Pray, Decide and Don’t Worry – Part 1: SEEKING

I recently finished the book Pray, Decide, and Don’t Worry: Five Steps to Discerning God’s Will. The book was written by a married couple, Bobby and Jackie Angel, together with Father Mike Schmitz. I’ve written about the book in previous reflections and mentioned it in my Porch Talks. Over the next few weeks, I would like to provide a summary of the main parts of the book.

Schmitz, Bobby, and Jackie lay out five steps to discernment. Each chapter in the book corresponds to one of those steps. The steps are: (1) Seek, (2) Search, (3) Silence, (4) Sort, and (5) Step Out. The book first describes each step towards discernment. Each author then gives some insights based on their personal experience. At the end of each insight, there are reflection questions. I think that the reflection questions are probably the strongest part of the book. I found them insightful, relevant, and also challenging.

Chapter 1 – Seek – starts with a question Jesus asks his disciples: “What are you looking for?” (John 1:38) The chapter – Seek – is divided into three parts. The first part concerns the cry of the heart. The second part deals with the question, “Who are you?” The third part looks at the idea of overcoming fear. 

The cry of the heart involves answering the question that Jesus asked his disciples: “What are you seeking?” One of the ways to discern this is to ask yourself what currently is weighing on your mind. What is on your heart? What things, people, activities, and items matter most to you now? Father Mike adds an extra question: “When you are 90 years old – what is it that you will have wanted to accomplish … and regretted not doing?” Is it a religious call? Is it a decision about college or high school? Is it a relationship, a career change, a family matter, or how to invest time or money? All of these involve the idea and the question “What are you seeking?”

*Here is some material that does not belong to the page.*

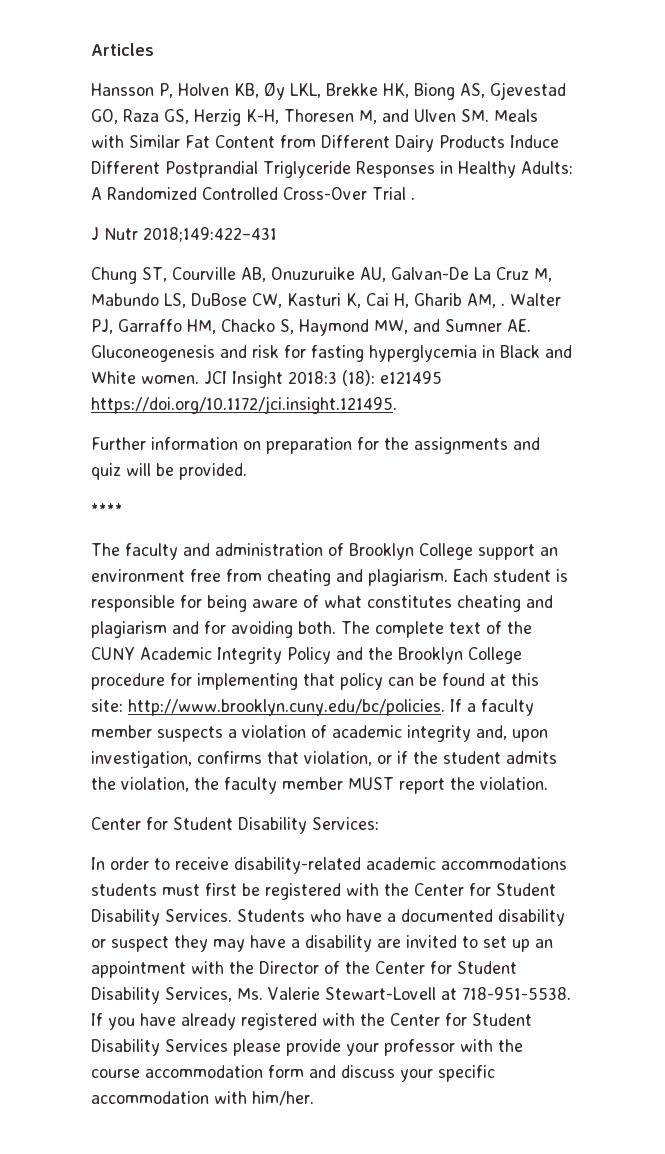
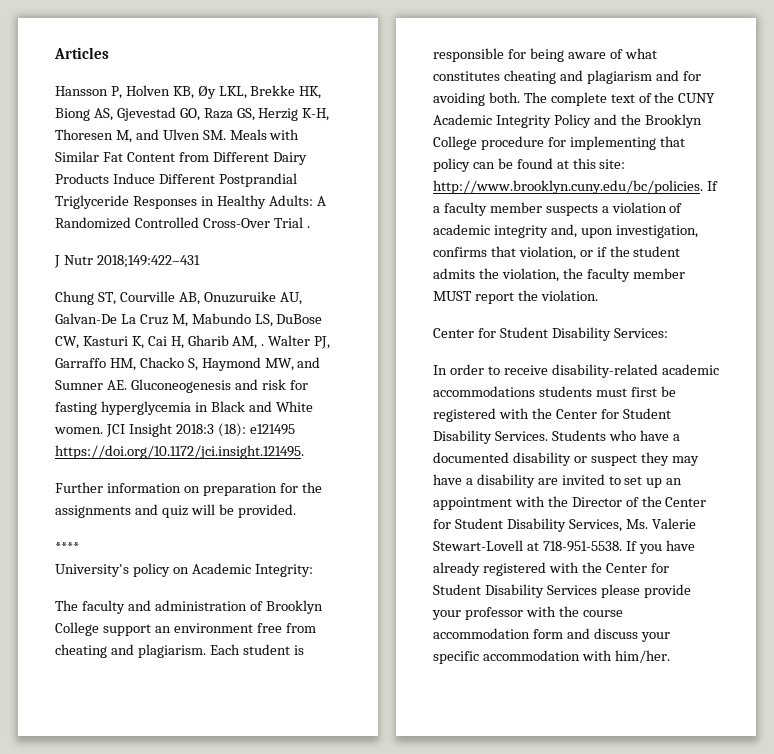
(123, 509) none -> [55,563,313,577] // University's policy on Academic Integrity:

Society seems to be afraid of going into those places. Some of us are afraid to enter into silence (more on that later) because we fear what it is we might find. Thus, we end up numbing ourselves with television, the Internet, digital distractions, and creature comforts. Fr. Mike mentions that he knows prominent celebrities and athletes who experience deep depression. Amid their “successful life”, the acquisition of money, pleasure, or fame leaves them feeling empty. 

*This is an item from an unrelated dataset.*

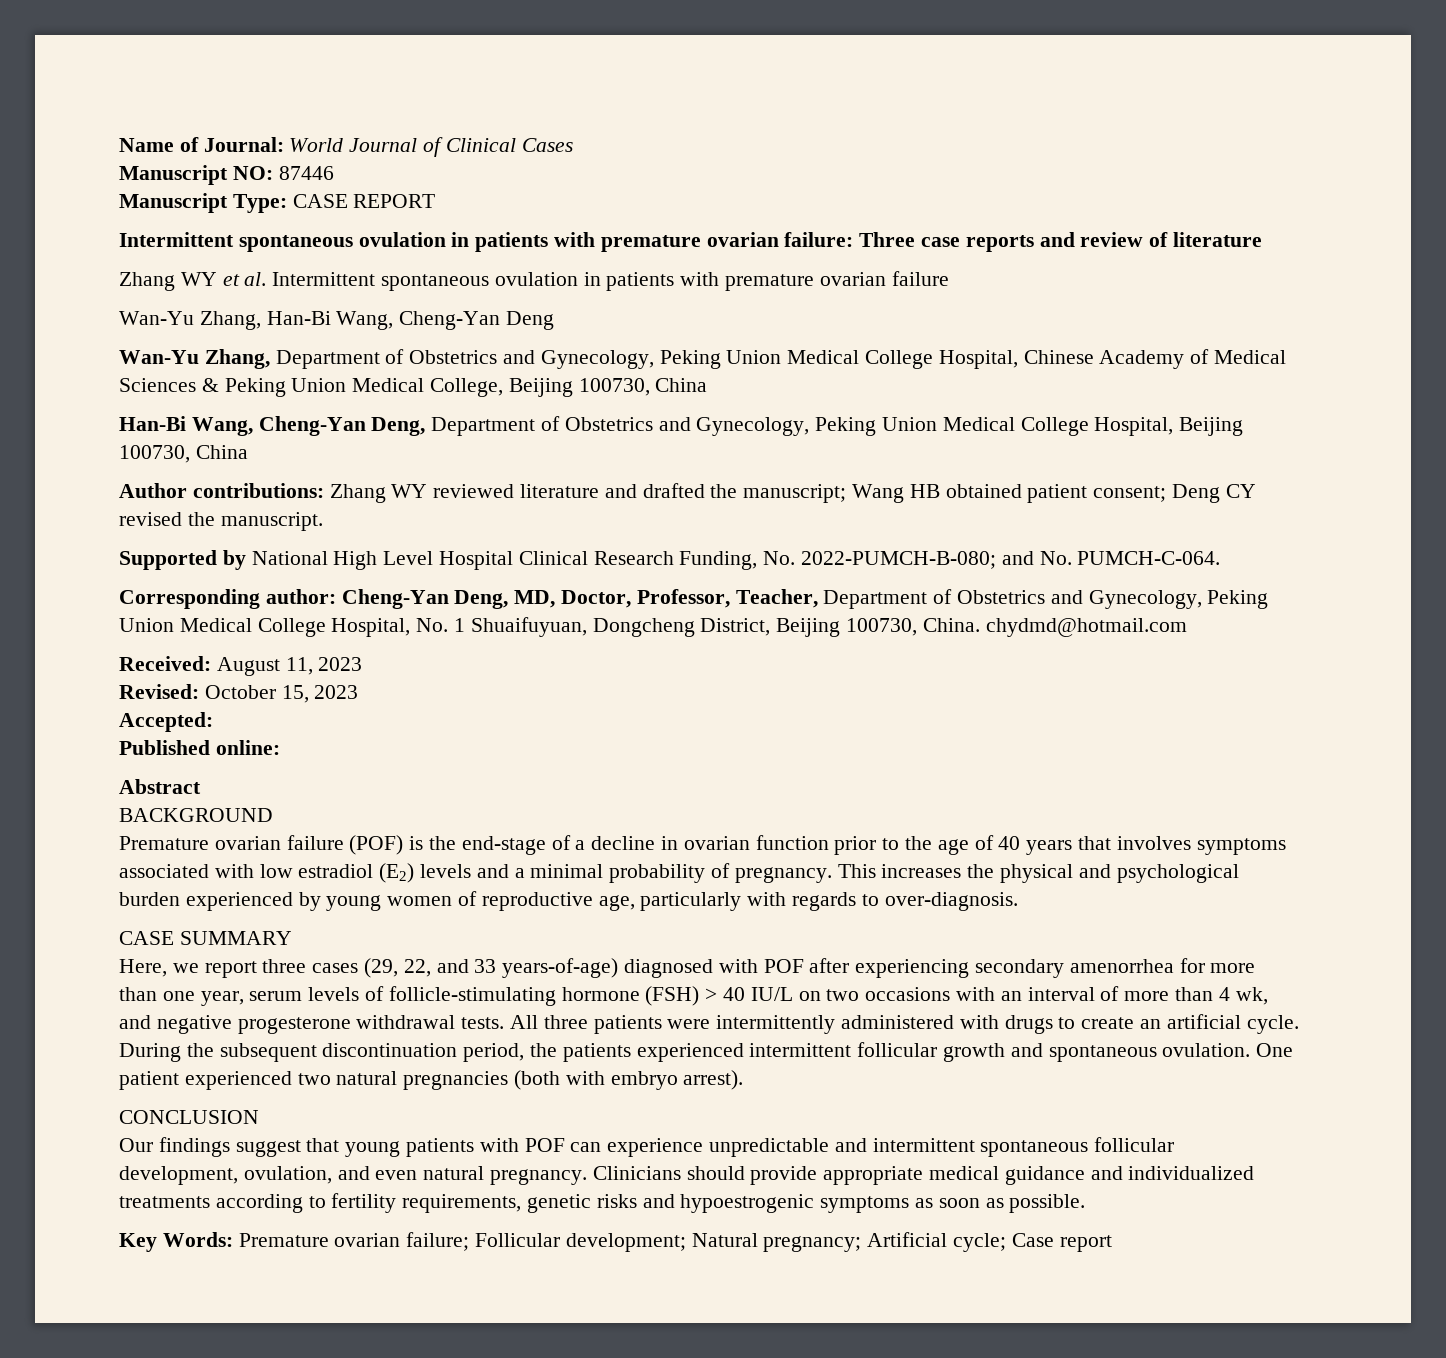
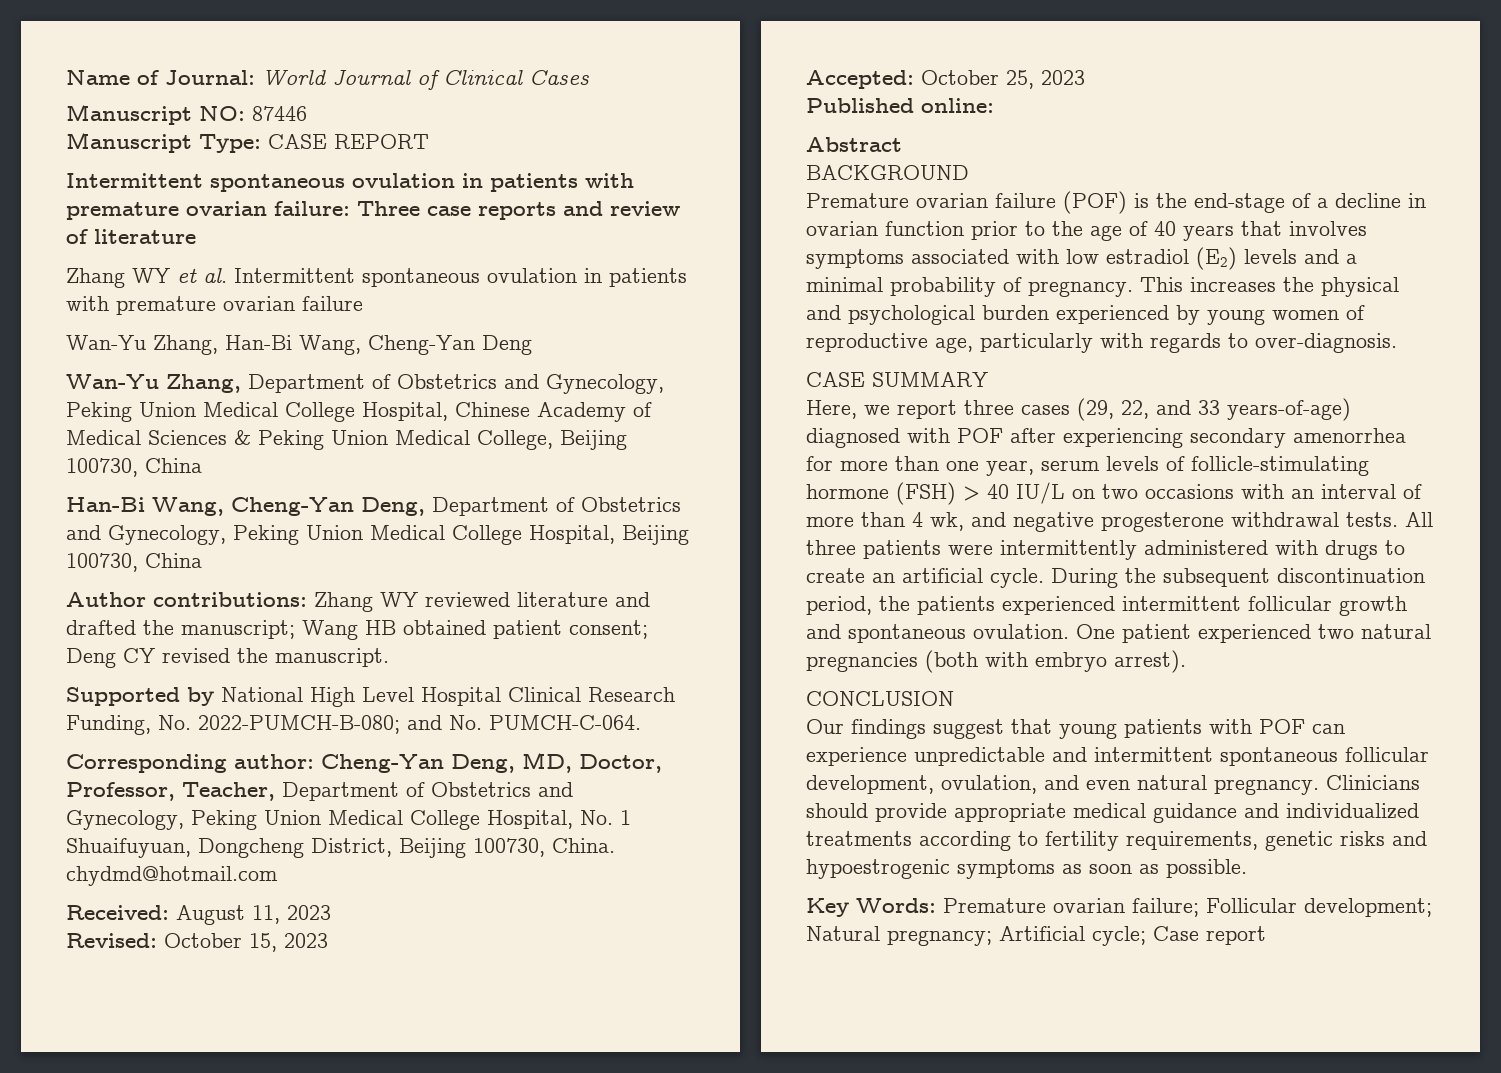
(213, 722) none -> [921,70,1085,89] October 25, 2023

To be fully human is to live for something. Having meaning and having a purpose are the most important aspects of human flourishing. Yet this seems to be lacking in the lives of so many people. As St. Irenaeus said, “The glory of God is man or woman fully alive!” To be fully alive, one must first answer the question “What are you looking for?”

Jackie Angel goes into the question “Who am I?” The answer is not what we do. It is not what we are. It is not what we have done or wish to accomplish. The key question is – WHO are you? We are not a bunch of titles or achievements. We are also not the accumulation of our past sins and failures. Our religious lives are not the accumulation of the knowledge of our faith. 

Jackie quotes Pope Benedict XVI in a very profound way: “Each of us is the result of the thought of God. Each of us is wanted. Each of us is loved. Each of us is necessary. Discernment is about unearthing the will of the loving Father who gave you this unique and profound identity. In the mind of the Father, the world would be incomplete unless you were created.” 

Jackie offers some reflection questions: What gifts have you received from the Father? When people ask who you are or how you are, do you list activities you have used to define yourself or describe yourself? What is keeping you from seeing yourself as a beloved child of God? Do you struggle to see God as a loving Father? Why or why not?